Bereits 2018 gab es um den dritthöchsten Wolkenkratzer der Bundesrepublik im Hamburger Bürgerschaft nicht bei allen Parteien Zuspruch zum Tower. Es war die Partei »Die Linke«, die Akteneinsicht verlangte, um diese Fragen zu klären: Wieso wurde das Grundstück unter Wert angeboten? Weshalb liegt das Nutzungskonzept mit besonderer Attraktion für das Publikum und als touristischer Magnet bisher nicht vor? Weshalb hat der Senat den von Rot/Grün geforderten Nachweis einer dreißigprozentigen Vorvermietungsquote einfach durch einen Banknachweis ersetzt!

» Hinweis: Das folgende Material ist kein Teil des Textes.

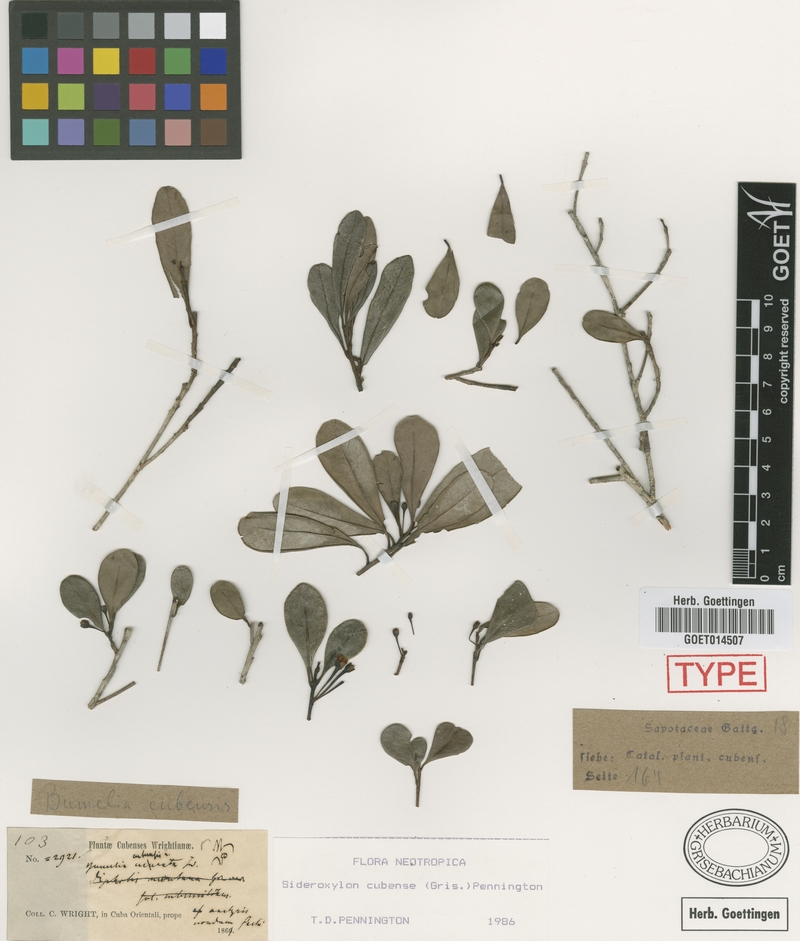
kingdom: Plantae
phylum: Tracheophyta
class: Magnoliopsida
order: Ericales
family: Sapotaceae
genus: Sideroxylon
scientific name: Sideroxylon cubense
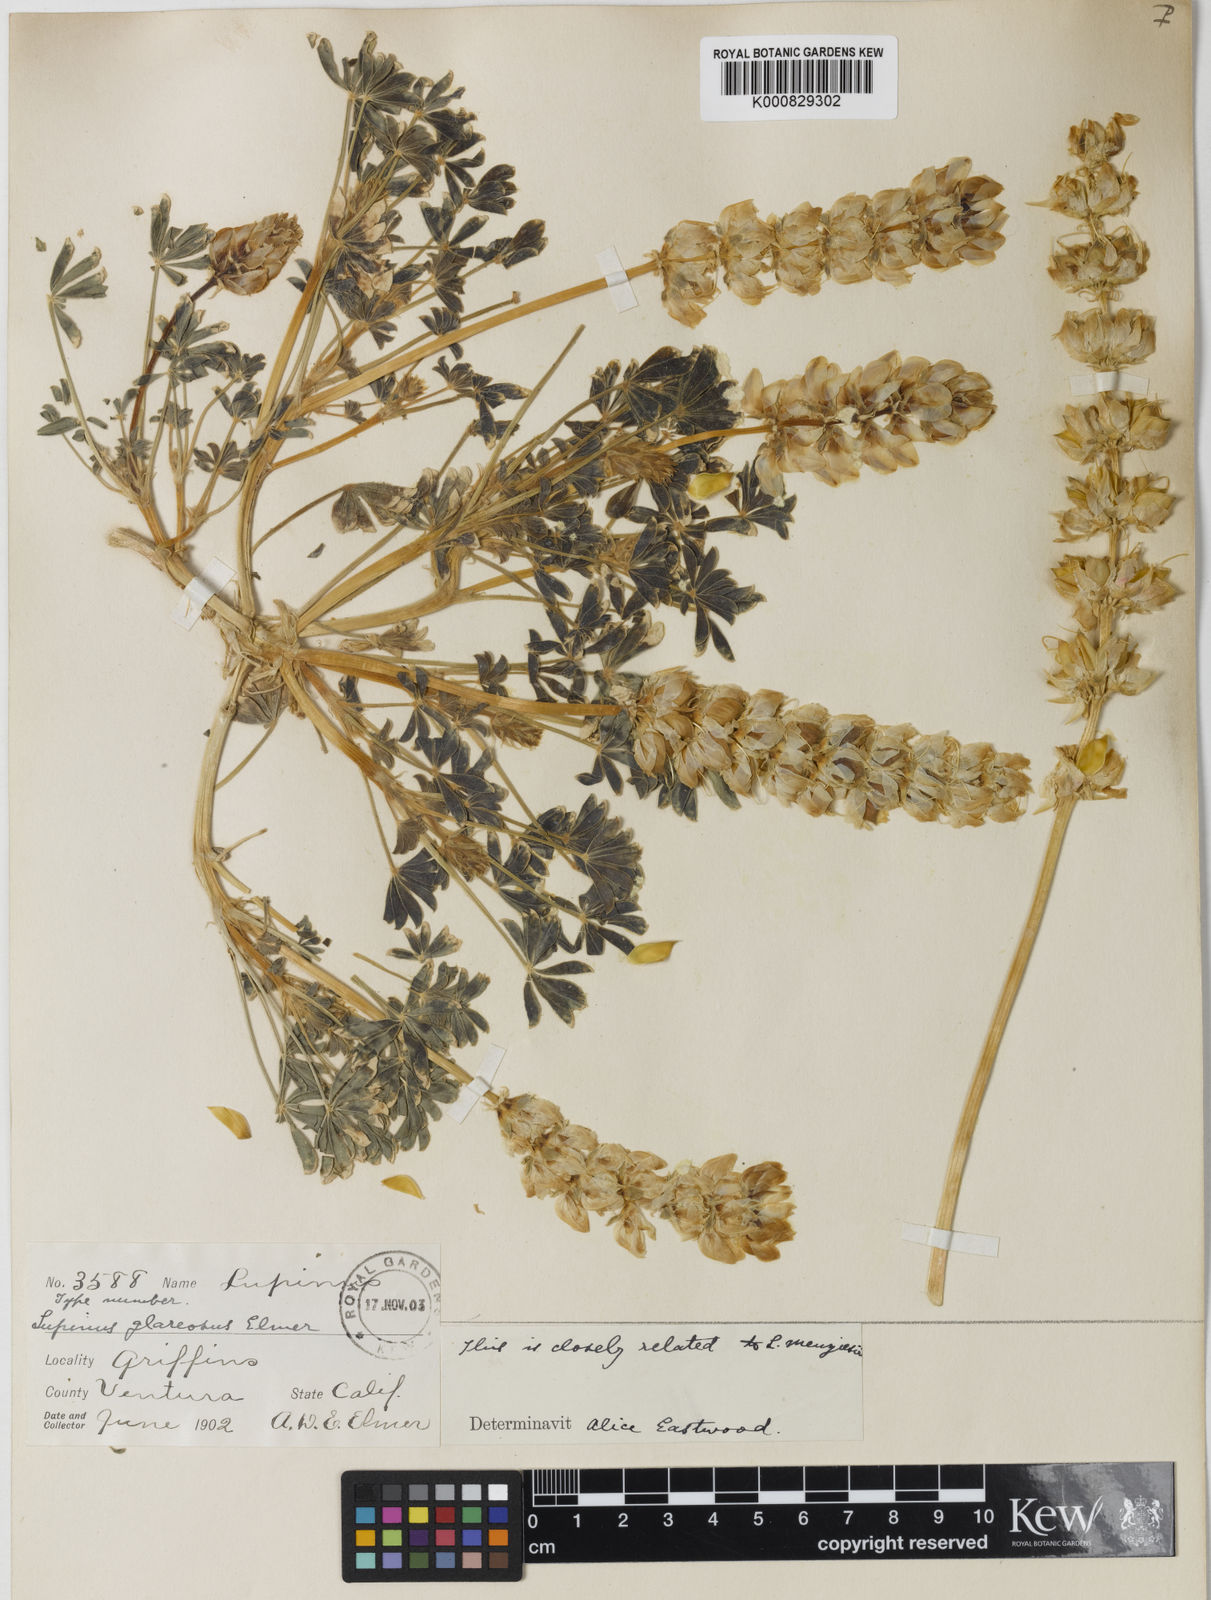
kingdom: Plantae
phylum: Tracheophyta
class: Magnoliopsida
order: Fabales
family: Fabaceae
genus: Lupinus
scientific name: Lupinus horizontalis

Nun droht dem Hochhaus von anderer Seite ein „aus“. Wie erst jetzt bekannt wurde, hatte die Deutsche Bahn AG bereits am 12. Mai 2021 im Baugenehmigungsverfahren zum Elbtower ihre Gesamtstellungsname gegenüber der Behörde für Stadtentwicklung und Wohnen abgegeben. In dem Papier werden erhebliche Bedenken gegen den Bau des Turms direkt an der Elbe geltend gemacht. Es geht dabei um die Gefahr von sogenannten Mitnahmesetzungen – von denen teilweise erst nach Jahren des Rohbaus des Elbtowers – erhebliche Auswirkungen auf die Bahnlagen des bereits gebauten »S-Bahnhof Elbbrücken« wie bei der Eisenbahnbrücke über die Norderelbe. Beim Eintreten der Mitnahmesetzungen würde die Nutzbarkeit des S-Bahnhofs einschränken, was einen sicheren S-Bahnbetrieb unmöglich macht, sofern kein realisierbares Konzept zur Herstellung der Verkehrssicherheit durch Kompensationsmaßnahmen vorliegt. Das könnte zum Entzug der Betriebserlaubnis durch das Eisenbahn-Bundesamt zur Folge haben. Die Bedenken der Deutschen Bahn AG wurden nicht ausgeräumt, die Stadtentwicklungsbehörde legte am 21. September 2021 Widerspruch ein. Davon erfuhr die Bürgerschaft erst am 31. August 2022. Noch immer sehen der Senat wie die Hamburger Verwaltung in der Kritik der DB AG an dem Elbtower, dem Entwurf des englischen Architekten David Chipperfield, keinen Grund zum Umdenken.